Christianity differs radically from every other religion in its relationship with God. You will hear it said, "Christianity is not a religion; it's a relationship." While this isn't strictly true ("Religion" is defined as "the belief in and worship of a superhuman controlling power." Pretty sure that Christians wouldn't say "We don't believe in or worship a supernatural being."), it points to a primary difference. In all other religions, if there is an actual deity (in some there isn't), that deity is "out there". It is "somewhere else". In Christianity alone we believe we have an actual relationship with the Divine. We have the Spirit residing in us (Eze 36:27; 1 Cor 6:19; 2 Tim 1:14). We are animated and motivated by God's working in us (Phil 2:13). We actually become "partakers of the divine nature" (2 Peter 1:4). This relationship is unique.
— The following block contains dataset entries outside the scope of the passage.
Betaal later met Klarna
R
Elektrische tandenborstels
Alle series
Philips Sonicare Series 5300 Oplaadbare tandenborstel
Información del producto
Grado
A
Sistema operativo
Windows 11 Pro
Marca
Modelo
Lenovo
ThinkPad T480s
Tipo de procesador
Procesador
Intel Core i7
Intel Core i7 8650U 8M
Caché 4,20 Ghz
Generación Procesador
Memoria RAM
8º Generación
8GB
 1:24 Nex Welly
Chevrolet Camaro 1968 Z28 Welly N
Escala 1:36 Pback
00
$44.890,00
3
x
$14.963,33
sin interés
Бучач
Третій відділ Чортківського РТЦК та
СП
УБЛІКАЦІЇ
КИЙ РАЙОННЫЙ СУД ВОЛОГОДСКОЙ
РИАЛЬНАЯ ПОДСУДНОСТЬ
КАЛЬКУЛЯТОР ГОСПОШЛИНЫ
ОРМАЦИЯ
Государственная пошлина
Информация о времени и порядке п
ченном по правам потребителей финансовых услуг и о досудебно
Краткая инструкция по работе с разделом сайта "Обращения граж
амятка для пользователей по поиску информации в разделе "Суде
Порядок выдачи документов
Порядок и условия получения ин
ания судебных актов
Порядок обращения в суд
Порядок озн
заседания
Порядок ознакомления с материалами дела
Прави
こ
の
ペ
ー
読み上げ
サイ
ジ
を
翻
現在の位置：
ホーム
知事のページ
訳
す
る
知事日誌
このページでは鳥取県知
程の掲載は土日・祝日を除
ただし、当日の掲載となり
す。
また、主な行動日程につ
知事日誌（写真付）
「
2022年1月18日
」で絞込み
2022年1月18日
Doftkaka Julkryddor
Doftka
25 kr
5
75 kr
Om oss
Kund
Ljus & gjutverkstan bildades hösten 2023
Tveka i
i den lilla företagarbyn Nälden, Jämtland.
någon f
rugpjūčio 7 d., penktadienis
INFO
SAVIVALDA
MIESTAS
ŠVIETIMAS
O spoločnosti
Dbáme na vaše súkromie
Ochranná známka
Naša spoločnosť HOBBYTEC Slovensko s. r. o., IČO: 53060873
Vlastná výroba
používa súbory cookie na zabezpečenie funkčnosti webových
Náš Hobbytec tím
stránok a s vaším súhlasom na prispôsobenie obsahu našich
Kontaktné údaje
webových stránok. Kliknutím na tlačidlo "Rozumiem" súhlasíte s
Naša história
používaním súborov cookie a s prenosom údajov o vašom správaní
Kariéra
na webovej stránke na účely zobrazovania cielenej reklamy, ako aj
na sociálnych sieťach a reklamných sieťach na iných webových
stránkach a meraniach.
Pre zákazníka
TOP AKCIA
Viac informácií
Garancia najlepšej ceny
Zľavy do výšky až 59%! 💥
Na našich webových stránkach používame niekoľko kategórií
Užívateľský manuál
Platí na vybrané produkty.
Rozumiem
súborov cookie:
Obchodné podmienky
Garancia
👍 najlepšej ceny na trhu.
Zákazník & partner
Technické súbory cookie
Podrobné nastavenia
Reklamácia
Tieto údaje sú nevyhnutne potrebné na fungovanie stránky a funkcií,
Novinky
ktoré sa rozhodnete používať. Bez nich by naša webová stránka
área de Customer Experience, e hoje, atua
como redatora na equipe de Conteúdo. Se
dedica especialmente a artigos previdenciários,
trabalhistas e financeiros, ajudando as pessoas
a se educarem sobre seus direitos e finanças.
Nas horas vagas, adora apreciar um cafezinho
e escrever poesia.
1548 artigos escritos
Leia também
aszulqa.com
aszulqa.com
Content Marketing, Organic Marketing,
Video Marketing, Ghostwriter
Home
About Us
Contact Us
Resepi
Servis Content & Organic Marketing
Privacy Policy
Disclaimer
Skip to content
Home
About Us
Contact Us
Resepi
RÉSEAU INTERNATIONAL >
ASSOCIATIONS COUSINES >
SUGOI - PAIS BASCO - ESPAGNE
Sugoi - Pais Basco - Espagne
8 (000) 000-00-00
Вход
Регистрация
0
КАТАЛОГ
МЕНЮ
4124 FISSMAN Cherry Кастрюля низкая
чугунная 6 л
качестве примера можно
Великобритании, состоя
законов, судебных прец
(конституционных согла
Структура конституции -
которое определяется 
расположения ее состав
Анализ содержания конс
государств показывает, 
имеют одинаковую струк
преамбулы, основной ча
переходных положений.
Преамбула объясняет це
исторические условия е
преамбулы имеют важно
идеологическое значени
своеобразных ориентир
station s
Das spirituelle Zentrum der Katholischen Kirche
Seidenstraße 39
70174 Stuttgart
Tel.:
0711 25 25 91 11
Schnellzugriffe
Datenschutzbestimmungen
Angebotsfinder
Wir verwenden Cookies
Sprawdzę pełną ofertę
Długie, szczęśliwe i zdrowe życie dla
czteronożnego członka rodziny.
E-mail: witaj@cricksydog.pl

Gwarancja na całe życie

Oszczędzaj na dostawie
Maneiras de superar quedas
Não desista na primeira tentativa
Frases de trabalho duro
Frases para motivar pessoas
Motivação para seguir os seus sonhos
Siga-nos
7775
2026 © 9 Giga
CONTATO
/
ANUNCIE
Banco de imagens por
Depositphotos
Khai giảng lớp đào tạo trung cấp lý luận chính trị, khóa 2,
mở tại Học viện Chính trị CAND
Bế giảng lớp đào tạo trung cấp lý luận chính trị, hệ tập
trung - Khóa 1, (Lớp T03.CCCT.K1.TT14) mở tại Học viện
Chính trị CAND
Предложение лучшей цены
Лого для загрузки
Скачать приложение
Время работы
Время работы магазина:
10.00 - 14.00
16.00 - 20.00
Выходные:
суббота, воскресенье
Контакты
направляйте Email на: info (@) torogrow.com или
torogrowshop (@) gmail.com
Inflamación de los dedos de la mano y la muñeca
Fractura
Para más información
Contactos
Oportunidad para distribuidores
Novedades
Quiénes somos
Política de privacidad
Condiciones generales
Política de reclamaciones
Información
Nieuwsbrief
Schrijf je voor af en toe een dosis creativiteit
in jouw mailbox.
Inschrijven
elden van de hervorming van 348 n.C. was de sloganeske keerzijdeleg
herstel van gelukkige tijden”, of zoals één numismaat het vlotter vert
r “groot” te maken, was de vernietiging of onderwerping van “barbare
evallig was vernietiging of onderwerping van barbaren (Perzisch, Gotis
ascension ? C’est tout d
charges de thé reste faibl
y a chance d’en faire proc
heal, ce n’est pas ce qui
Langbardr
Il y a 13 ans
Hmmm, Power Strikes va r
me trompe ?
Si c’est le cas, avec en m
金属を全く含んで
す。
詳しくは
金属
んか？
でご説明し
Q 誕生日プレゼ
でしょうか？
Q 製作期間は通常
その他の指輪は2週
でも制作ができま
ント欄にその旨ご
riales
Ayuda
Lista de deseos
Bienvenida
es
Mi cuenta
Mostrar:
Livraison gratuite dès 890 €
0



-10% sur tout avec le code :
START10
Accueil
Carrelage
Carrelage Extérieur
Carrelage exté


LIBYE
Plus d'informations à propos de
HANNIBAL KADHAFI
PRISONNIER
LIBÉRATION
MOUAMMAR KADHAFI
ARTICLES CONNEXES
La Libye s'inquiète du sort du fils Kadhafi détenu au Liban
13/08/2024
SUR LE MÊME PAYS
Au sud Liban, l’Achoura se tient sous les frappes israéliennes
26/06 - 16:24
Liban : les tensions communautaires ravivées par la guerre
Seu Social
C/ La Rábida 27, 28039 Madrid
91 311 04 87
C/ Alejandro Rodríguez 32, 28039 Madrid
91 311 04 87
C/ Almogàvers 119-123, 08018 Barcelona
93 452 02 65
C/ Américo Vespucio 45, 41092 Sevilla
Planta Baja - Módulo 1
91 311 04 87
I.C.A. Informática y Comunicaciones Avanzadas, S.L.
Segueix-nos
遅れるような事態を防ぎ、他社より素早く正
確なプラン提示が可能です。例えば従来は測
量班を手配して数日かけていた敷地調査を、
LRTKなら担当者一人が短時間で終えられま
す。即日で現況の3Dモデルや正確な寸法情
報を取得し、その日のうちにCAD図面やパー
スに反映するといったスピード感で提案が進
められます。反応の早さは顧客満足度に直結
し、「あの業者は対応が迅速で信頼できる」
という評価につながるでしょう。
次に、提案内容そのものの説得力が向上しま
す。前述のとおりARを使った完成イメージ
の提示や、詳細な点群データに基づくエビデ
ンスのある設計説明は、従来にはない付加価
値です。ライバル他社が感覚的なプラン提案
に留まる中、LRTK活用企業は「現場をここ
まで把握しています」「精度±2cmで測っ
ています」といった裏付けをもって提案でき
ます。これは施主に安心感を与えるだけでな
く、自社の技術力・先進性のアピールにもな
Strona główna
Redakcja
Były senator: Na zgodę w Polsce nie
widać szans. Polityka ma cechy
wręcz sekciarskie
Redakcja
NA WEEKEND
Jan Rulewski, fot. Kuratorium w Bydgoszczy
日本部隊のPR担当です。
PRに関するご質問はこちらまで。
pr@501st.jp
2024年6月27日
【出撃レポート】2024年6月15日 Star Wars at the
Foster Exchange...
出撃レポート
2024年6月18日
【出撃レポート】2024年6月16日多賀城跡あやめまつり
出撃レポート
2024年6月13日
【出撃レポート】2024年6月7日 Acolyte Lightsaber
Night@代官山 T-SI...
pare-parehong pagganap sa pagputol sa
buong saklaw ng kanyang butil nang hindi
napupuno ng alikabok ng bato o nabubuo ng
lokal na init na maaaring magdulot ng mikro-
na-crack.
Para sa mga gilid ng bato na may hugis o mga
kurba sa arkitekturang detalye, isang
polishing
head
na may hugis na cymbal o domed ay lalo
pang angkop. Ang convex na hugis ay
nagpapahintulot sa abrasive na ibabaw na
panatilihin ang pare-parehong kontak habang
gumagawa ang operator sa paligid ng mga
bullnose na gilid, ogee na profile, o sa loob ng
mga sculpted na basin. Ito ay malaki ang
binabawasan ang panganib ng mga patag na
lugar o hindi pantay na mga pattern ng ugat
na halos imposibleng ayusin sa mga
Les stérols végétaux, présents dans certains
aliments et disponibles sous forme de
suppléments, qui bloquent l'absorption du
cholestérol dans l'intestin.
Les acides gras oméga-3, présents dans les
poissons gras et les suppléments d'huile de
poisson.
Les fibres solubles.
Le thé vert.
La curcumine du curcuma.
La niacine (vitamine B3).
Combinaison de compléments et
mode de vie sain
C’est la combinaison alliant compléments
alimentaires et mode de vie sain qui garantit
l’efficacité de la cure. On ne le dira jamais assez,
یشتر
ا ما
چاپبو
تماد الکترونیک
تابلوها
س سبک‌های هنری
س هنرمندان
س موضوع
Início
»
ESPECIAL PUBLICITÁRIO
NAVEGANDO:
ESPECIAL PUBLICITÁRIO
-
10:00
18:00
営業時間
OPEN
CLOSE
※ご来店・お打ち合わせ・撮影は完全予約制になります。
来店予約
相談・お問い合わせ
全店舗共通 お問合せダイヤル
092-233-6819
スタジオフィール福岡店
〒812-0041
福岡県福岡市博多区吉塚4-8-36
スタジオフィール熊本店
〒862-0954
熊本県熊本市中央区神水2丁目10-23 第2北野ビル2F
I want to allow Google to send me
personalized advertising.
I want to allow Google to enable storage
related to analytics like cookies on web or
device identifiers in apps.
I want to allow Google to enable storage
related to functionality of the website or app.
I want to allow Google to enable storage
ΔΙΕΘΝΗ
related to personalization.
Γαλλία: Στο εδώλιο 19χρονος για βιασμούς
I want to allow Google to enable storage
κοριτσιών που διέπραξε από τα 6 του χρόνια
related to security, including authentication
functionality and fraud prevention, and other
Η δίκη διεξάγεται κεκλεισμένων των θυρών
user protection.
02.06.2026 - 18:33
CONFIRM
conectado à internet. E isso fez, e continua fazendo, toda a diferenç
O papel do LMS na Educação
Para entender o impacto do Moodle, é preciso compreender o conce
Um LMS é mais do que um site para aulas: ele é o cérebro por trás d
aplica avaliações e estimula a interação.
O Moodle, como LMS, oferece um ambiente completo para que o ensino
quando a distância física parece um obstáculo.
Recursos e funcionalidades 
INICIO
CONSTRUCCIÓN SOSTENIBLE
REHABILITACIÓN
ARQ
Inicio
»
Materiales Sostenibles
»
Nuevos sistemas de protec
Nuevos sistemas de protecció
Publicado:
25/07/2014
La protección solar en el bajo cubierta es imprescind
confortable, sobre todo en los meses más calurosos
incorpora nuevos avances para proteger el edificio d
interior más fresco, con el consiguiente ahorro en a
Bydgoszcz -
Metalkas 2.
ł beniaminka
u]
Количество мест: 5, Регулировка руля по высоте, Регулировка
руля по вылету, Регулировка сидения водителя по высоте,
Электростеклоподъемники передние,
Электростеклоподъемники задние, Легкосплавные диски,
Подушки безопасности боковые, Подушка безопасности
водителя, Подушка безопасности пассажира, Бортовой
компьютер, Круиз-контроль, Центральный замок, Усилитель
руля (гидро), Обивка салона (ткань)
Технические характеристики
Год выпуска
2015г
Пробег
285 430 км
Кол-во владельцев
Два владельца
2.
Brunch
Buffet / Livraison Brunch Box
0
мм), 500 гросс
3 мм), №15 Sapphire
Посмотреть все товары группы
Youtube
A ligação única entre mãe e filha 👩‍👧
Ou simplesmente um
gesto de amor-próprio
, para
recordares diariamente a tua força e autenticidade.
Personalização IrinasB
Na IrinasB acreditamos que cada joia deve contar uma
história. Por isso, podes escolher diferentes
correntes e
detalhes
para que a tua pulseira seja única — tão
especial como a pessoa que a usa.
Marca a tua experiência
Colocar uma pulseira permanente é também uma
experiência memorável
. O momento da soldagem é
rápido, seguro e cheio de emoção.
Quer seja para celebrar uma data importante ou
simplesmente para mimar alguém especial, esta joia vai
There are, of course, a host of other unique aspects. Many religions, for instance, have their own Scriptures, but none are as well documented and attested to as the Bible is. Lots of religions claim miracles, but none so remarkable or supportable as Christianity. There is the impact that Christianity has had over against all other religions. Christianity has produced massive change in our world. Modern science owes its existence to the Christian worldview. Much of modern ethics are shaped by a Christian worldview, including monogamy and marital fidelity, compassion and mercy, and a work ethic. The first book that was printed was a Bible. Mass education was instituted so people could read their Bibles. Christianity was the first to challenge gender roles when Christ appeared first to Mary Magdalene and the value of children when Jesus said, "Let the children come to Me." (Matt 19:14) Christianity has produced charitable organizations and hospitals as part of its "love your neighbor as yourself" mantra. There is the quite unusual rooting of the faith in history rather than mere "faith". From Creation to Israel, from the Jews to the Gentiles, from Adam to the Second Adam, from the God of the Old Testament to the God Incarnate of the New, ours is an historical religion deeply connected to historical events. Just to name a few.

It cannot be true that all religions are equally valid since all religions contradict each other. It is true that there are many religions, and most of them bear the same basic "markings" -- be good and you'll be fine. In the particulars they may differ, but they're largely the same. And, yes, it is true that many within Christendom hold positions differing from Christianity. These produced the Crusades, allowed slavery in America, and argue for racism on a biblical basis ... and they're wrong. Christianity stands alone in its truth claims. Jesus said, "No man comes to the Father but by Me" (John 14:6), declaring Christianity as the exclusive means of getting to God. There are many fundamental components of Christianity that make it completely unique. Now, it could theoretically still be true that Christianity is wrong, but what cannot be true is that it bears equal validity as any other religion. Either it is the one, true religion or it is not true at all. Of course, given the massive body of Apologia, that which defends the faith, and that singular component, the relationship of the believer to God Himself, I have little doubt as to the truth of Christianity. It is, truly, unique among religions.